What this exercise asks -
A: In the passage on places to avoid, who does the writer say are the only real options at a restaurant?
B: Transcribe the passage on places to avoid from "Take the bus" up to and including "out to eat.".

Let’s face it, we all want to look good and be healthy (most of us). However, your chances of encountering hyper egotistical, narcissistic, neurotic, bone headed, morons and idiots increase when you are in the very venue of their practice. That is not to knock on all body builders, personal trainers, strippers, models, and etc. However, these types are likely to be found in large quantities there. All of which, lousy personality types run ramped. The coolest people seem to have other ways of getting in shape, rather than being in some smelly, uninspiring, unnatural setting that feels like a concentration camp.

Take the bus or train.

“Excuse me ma’am, do you have a swipe?” Do you want to date a person who asks questions like this? DO YOU? Furthermore, it’s the idiot who’s making you listen to their cell phone conversation, playing videos without headphones, and the gross couple making out in front of you, while you suffer all the way to your stop. And if you’re a fan of child abuse, you’re sure to see that here as well. What am I really saying? I’m saying that best people have cars or make enough money to take Ubers and Lyfts wherever they need to go. Period. PS- yes, I ride in all of the above.

Go out to eat.

Everyone who goes out to eat is either already on a date or creepy and married, looking for a mistress. AVOID. If you want to meet someone who is not on a date, go to the park or something, I don’t know. The only real options you have at a restaurant are the wait staff and (having been a server), those people are all sleeping around anyway. Again, AVOID. Unless you want STDs.

Go to prison.

Duh.

All in all, don’t go anywhere, don’t do anything, don’t talk to anyone and don’t take anyone seriously because the chance that they are horrible is feasible. Yes I am laughing as I write this.

This article was brought to you by a series of unromantic events.

Data extract -
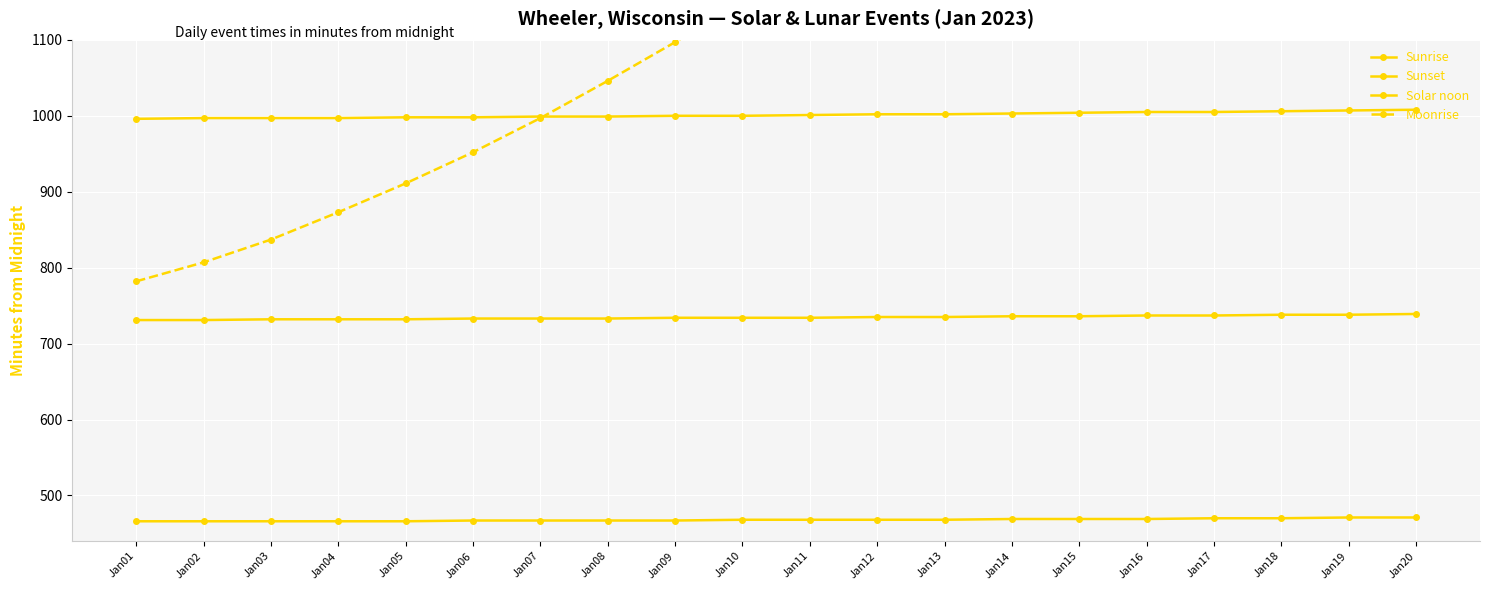

What is the difference between the second highest and minimum values in the Sunrise series?

5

Completed exercise -
A: The wait staff.

B:
Take the bus or train.

“Excuse me ma’am, do you have a swipe?” Do you want to date a person who asks questions like this? DO YOU? Furthermore, it’s the idiot who’s making you listen to their cell phone conversation, playing videos without headphones, and the gross couple making out in front of you, while you suffer all the way to your stop. And if you’re a fan of child abuse, you’re sure to see that here as well. What am I really saying? I’m saying that best people have cars or make enough money to take Ubers and Lyfts wherever they need to go. Period. PS- yes, I ride in all of the above.

Go out to eat.